Il reprend l'entraînement sept semaines après son opération, avant la date recommandée par les médecins. Mais un hématome le force à repasser sur le billard. "J'ai dû attendre encore huit semaines pour reprendre l'entraînement et trois mois avant de pouvoir lever des poids, indique l'athlète. En tout, il me manquait quatre mois de préparation pour les Jeux." Frôler la qualification olympique d'un centième après une transplantation du rein et un entraînement minimum : l'exploit est de taille, malgré la défaite.
Aries Merritt en a bien conscience. "J'ai dépassé cette déception au moment où j'ai quitté Eugene, explique-t-il à francetv info. C'est dommage de rater les Jeux de Rio, mais je garde le moral : je suis à nouveau en bonne santé et je peux m'entraîner normalement." Le champion olympique veut désormais envisager sa carrière "une année à la fois".
Avec, en ligne de mire, les championnats du monde de Londres de 2017. "Et pourquoi pas les Jeux olympiques de 2020 à Tokyo ? Il n'y a pas de raison que je n'essaie pas !, glisse-t-il dans un sourire.
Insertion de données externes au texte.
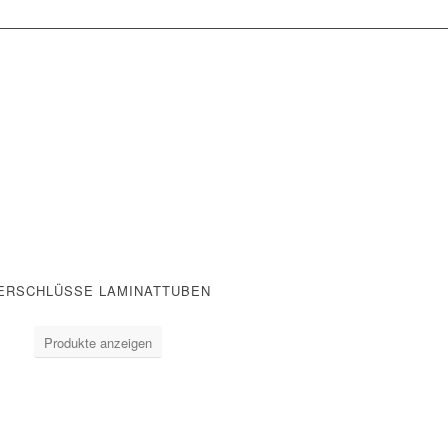
ERSCHLÜSSE LAMINATTUBEN
Produkte anzeigen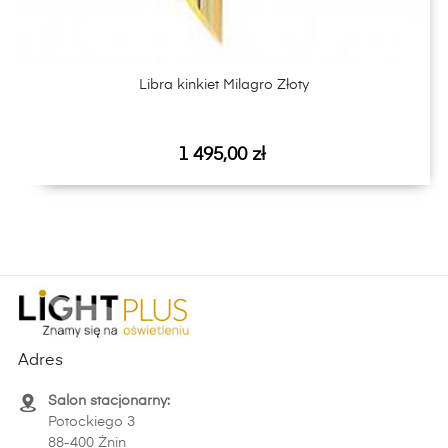
Libra kinkiet Milagro Złoty
Cena
1 495,00 zł
Adres
Salon stacjonarny:
Potockiego 3
88-400 Żnin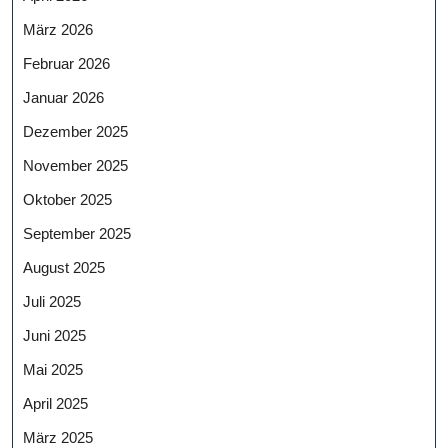
März 2026
Februar 2026
Januar 2026
Dezember 2025
November 2025
Oktober 2025
September 2025
August 2025
Juli 2025
Juni 2025
Mai 2025
April 2025
März 2025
J'ai été mis sur cette terre pour courir et, avec tout ce que j'ai traversé, je sais que je peux faire quelque chose d'exceptionnel." Cette détermination, Aries Merritt tient plus que jamais à la transmettre aux jeunes athlètes. "Le slogan des Jeux de Londres était : 'Inspirer une génération'. Je crois bien que c'est ce que je suis en train de faire."